Goal 3 = 480 BUSES OPERATED, 40% PARENTS SATISFIED, 94% HS STUDENTS START LATER, $12M MINIMUM SAVINGS
District officials expected some pushback when they released the new school schedule on a Thursday night in December, with plans to implement in the fall of 2018. After all, they’d be messing with the schedules of families all over the city.
But no one anticipated the crush of opposition that followed. Angry parents signed an online petition and filled the school committee chamber, turning the plan into one of the biggest crises of Mayor Marty Walsh’s tenure. The city summarily dropped it. The failure would eventually play a role in the superintendent’s resignation.
Just before the release of the new bell times, the school committee laid out the algorithm’s four guiding principles: increase the number of high school students starting school after 8 a.m.; decrease the number of elementary school students dismissed after 4 p.m., so they wouldn’t have to travel home in the dark; accommodate the needs of special education students wherever possible; and generate transportation savings that could be reinvested in the schools.
But in retrospect, it’s clear that the school officials who communicated with the public about the algorithm fell short in at least one crucial respect.

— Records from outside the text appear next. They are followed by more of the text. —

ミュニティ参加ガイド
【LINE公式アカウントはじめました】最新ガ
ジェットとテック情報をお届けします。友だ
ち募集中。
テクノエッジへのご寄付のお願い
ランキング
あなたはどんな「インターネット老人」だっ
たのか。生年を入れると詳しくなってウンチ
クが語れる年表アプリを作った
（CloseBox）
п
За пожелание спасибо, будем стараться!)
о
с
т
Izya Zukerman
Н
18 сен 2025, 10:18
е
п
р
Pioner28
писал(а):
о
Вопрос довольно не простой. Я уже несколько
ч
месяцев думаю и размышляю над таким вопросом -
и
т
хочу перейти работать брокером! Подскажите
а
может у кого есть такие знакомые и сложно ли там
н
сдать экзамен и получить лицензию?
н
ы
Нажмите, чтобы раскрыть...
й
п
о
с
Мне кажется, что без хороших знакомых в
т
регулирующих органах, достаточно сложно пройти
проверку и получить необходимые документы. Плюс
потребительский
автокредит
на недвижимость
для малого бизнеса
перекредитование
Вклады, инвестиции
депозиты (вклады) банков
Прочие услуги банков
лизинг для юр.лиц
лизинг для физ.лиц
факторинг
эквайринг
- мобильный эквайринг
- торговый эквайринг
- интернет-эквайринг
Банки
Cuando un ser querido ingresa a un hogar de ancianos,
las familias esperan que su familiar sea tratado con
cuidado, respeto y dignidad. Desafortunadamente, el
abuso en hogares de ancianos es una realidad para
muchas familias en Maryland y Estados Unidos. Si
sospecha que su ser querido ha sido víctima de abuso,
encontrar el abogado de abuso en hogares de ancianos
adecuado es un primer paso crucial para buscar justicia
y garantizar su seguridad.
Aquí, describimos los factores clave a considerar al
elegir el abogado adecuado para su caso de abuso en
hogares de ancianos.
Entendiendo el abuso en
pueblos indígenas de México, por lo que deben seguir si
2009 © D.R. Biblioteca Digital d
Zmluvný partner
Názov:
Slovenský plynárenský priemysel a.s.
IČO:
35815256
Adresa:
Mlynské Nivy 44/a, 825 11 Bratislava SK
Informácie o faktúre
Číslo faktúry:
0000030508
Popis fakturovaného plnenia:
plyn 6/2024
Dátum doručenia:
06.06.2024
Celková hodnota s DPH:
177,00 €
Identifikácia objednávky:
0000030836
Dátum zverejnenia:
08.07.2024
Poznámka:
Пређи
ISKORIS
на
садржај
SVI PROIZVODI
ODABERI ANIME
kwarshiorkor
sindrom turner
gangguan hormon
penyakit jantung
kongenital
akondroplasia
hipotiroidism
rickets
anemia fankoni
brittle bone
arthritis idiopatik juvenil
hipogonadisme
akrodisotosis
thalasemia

Big districts stagger their start times so a single fleet of buses can serve every school: dropping off high school students early in the morning, then circling back to get the elementary and middle school kids.
If you’re going to push high school start times back, then you’ve probably got to move a lot of elementary and middle schools into earlier time slots. The district knew that going in, and officials dutifully quizzed thousands of parents and teachers at every grade level about their preferred start times.
But they never directly confronted constituents with the sort of dramatic change the algorithm would eventually propose — shifting school start times at some elementary schools by as much as two hours. Even more.
Reported Results
"Hundreds of families were facing a 9:30 to 7:15 a.m. shift. And for many, that was intolerable. They’d have to make major changes to work schedules or even quit their jobs. And because their kids would have to go to bed so early, they’d miss out on valuable family time in the evening.
And a couple of days after the school committee meeting, the NAACP and the Lawyers’ Committee for Civil Rights and Economic Justice actually came out against the plan.
Even if the algorithm promised to reduce inequities, the upheaval involved — with nearly 85 percent of the district getting new start times — would hit black and brown families especially hard, the groups argued.
“We know our parents of color are disproportionately likely to have lower-wage jobs that will make it harder for them to change schedules to meet the new demands of BPS, let alone pay more money for additional child care after school,” said Matt Cregor, education project director at the Lawyers’ Committee, in an interview with the Globe."
Technology
While optimisation algorithms are used, the methodology used to route the buses does not appear to constitute "machine learning" as there is no evidence the algorithms learned from the supplied data. Rather the case study falls under traditional AI methods of planning and analytics.
Function
Strategy
Strategic Planning
Background
"Years of research have shown that teenagers need their sleep. Yet high schools often start very early in the morning. Starting them later in Boston would require tinkering with elementary and middle school schedules, too — a Gordian knot of logistics, pulled tight by the weight of inertia, that proved impossible to untangle.